I am not a practiced writer. So I apologize for the choppiness of this.

The last six weeks have been the hardest weeks of my life.

I forsook all comfort that I’d grown accustomed to. My home. My bed. A kitchen. A desk. A computer. PORN. And it has been the single greatest event of my life.

I have been reborn. Out of mediocrity. Out of over-consumption. Out of stagnantion. Out of wasted time.

I spent most of my life’s free time watching porn. Lesbian, Anal, Group, Hardcore. It was all I knew. All I really, truly practiced. I knew this. I hated it.

I wanted to be an artist. An engineer. A philosopher. I wanted to write and draw and read and cook and learn what nice things were and what it was to have good taste.

I was insecure. Confident on the surface only. Intelligent but not creatively expressive. I saw what others had. And in my continual failure to recognize that in myself I grew to fear them. To envy them. Jealousy consumed me. I thought, “who the hell am I compared to THEM? These people who do and create and learn and have such spirits!” And I took these thoughts, and I went to sleep. I went to work. I got home and watched porn. I suffered the same mental crisis and went to bed. I did this for years.

That all changed six weeks ago. I found a subletter for my room to save cash due to an uncertain job future. I threw myself into a situation where I couldn’t watch porn. I couldn’t waste time. I couldn’t deafen the voice in my head that grew from a whisper so incomprehensible into a roaring torrent of pain and regret and loathing.

I snapped.

I was in a relationship. Probably, no surely, the best girl I have ever found. Loving. Trusting. Faithful. Spiritual. With a laugh and a smile that haunts me now. I lost that. I destroyed it. Poisoned it. I became a monster. Insecure. Suspicious. I saw her friends as threats. I projected my own insecurity, my own pain, my own self image onto her.

Needless to say. She left me.
----------
● TASKS AND EXERCISES:
1. Translate this sentence from the personal account above into Spanish: "The last six weeks have been the hardest weeks of my life."
2. Print everything in the personal account from "I am not a practiced" down to "of wasted time.".

Stored items from a collection:
----------
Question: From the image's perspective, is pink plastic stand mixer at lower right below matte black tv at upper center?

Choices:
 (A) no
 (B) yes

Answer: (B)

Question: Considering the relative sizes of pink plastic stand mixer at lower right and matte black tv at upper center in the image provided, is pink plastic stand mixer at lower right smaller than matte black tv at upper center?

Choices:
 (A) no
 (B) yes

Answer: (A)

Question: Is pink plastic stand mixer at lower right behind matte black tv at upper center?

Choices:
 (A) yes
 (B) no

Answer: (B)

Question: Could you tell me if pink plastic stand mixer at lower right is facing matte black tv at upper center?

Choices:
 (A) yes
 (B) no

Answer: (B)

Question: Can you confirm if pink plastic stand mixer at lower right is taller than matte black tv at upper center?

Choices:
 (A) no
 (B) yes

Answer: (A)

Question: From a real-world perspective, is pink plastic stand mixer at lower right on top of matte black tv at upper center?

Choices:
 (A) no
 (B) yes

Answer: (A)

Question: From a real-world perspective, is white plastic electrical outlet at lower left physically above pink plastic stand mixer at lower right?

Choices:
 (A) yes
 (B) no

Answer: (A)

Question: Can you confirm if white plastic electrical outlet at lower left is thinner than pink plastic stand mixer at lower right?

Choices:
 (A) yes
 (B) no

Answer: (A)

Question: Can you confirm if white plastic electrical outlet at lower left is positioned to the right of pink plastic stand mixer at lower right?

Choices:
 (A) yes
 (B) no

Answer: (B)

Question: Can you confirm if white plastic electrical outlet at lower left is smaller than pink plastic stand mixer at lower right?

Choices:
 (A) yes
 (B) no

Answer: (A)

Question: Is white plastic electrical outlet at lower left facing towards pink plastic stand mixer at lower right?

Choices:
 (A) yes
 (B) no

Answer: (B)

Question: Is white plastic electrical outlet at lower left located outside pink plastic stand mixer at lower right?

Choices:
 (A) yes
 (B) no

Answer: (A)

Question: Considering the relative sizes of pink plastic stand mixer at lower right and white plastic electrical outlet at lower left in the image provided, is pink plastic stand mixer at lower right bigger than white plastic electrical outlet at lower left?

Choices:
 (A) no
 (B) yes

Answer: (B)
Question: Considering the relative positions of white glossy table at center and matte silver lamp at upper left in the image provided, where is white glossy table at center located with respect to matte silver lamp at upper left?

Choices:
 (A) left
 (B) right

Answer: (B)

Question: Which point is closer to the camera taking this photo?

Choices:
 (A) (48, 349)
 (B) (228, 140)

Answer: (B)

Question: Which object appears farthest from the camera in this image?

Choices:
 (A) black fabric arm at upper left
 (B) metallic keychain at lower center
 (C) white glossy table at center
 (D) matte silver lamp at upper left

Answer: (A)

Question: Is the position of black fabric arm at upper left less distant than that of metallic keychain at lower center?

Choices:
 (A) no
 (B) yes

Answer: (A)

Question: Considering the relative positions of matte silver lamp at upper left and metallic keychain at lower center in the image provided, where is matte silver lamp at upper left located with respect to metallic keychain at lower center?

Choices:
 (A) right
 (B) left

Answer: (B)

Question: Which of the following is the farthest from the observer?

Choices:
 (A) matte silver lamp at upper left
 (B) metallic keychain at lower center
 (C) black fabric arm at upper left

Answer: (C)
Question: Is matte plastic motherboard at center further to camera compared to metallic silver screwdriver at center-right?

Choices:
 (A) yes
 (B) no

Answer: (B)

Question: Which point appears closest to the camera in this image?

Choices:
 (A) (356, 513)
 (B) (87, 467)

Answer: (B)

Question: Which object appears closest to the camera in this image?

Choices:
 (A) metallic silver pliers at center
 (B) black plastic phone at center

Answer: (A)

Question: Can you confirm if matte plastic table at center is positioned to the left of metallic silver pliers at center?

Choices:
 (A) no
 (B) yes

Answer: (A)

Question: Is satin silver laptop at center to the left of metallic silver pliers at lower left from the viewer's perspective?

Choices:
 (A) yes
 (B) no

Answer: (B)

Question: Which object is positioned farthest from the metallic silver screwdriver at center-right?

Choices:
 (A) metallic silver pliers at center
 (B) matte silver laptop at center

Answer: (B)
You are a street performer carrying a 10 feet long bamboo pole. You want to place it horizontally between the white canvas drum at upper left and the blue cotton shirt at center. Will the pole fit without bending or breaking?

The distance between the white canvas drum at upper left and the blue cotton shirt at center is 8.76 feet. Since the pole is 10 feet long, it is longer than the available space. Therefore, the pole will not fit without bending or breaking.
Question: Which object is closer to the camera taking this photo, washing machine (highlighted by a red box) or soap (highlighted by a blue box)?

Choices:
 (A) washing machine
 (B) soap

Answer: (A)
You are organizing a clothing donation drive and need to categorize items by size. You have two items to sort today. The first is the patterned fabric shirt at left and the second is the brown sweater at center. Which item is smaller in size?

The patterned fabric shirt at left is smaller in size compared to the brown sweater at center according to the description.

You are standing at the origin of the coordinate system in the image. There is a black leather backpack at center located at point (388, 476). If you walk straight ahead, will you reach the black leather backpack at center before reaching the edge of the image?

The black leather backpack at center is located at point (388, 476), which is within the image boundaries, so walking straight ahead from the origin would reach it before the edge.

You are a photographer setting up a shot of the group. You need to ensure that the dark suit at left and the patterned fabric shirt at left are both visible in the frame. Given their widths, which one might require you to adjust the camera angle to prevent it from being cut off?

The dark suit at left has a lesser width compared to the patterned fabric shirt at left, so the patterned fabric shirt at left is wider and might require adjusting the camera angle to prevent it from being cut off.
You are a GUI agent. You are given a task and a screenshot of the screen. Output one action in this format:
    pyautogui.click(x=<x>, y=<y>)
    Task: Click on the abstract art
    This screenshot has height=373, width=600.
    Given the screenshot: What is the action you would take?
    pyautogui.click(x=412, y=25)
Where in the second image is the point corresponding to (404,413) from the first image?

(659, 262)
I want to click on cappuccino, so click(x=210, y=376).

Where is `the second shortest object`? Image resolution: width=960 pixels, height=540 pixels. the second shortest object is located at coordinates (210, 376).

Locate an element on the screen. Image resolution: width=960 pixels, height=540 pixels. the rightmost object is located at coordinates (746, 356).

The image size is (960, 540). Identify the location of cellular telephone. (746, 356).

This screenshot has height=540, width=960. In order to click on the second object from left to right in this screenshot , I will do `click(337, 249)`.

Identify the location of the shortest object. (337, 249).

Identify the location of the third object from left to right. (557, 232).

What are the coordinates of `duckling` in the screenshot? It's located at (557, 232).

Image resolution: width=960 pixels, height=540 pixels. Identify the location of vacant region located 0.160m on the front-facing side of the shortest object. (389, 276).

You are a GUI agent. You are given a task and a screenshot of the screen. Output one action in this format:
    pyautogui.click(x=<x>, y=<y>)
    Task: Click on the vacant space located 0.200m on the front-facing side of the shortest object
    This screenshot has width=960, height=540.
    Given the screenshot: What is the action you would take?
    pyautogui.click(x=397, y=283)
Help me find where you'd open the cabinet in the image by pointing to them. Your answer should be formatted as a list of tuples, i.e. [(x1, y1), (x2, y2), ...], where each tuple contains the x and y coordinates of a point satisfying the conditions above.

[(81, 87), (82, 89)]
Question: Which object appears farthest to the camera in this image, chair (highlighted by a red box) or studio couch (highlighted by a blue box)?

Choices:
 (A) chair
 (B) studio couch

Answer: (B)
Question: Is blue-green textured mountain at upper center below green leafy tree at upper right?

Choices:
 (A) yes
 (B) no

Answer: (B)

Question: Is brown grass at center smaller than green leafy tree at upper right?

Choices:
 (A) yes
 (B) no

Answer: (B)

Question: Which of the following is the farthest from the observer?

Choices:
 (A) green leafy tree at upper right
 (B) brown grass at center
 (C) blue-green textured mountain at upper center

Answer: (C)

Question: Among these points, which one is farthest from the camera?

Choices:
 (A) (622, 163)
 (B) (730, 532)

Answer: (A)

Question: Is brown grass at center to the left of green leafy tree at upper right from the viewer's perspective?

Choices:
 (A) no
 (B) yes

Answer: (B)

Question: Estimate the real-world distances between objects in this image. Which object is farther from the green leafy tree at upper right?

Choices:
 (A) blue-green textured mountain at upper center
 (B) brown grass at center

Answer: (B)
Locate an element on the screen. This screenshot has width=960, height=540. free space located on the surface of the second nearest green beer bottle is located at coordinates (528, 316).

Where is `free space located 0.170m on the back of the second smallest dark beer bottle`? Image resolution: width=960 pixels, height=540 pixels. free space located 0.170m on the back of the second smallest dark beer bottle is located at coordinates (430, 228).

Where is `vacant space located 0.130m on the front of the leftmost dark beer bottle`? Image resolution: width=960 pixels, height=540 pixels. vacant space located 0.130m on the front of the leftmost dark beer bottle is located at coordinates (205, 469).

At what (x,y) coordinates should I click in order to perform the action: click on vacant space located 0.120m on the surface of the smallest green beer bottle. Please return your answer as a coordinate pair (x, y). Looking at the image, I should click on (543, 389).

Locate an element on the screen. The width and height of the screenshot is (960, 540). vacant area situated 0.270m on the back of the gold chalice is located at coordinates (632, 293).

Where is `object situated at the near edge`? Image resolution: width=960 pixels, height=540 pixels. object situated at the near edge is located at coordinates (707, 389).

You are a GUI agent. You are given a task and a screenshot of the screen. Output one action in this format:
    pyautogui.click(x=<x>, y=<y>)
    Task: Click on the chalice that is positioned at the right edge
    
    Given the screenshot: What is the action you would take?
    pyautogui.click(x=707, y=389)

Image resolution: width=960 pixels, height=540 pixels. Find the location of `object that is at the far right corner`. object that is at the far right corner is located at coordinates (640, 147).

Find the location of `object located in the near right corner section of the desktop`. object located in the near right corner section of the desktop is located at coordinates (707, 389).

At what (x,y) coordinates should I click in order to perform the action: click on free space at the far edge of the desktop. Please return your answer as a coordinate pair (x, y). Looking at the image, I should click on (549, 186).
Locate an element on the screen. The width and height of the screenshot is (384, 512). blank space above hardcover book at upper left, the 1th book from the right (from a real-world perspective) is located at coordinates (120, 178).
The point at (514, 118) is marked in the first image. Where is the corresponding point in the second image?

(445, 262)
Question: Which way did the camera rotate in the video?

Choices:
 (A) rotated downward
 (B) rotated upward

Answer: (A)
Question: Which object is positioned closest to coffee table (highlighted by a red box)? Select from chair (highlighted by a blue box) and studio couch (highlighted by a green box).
----------
● RESULTS OF THE TASKS:
1. Las últimas seis semanas han sido las semanas más difíciles de mi vida.

2.
I am not a practiced writer. So I apologize for the choppiness of this.

The last six weeks have been the hardest weeks of my life.

I forsook all comfort that I’d grown accustomed to. My home. My bed. A kitchen. A desk. A computer. PORN. And it has been the single greatest event of my life.

I have been reborn. Out of mediocrity. Out of over-consumption. Out of stagnantion. Out of wasted time.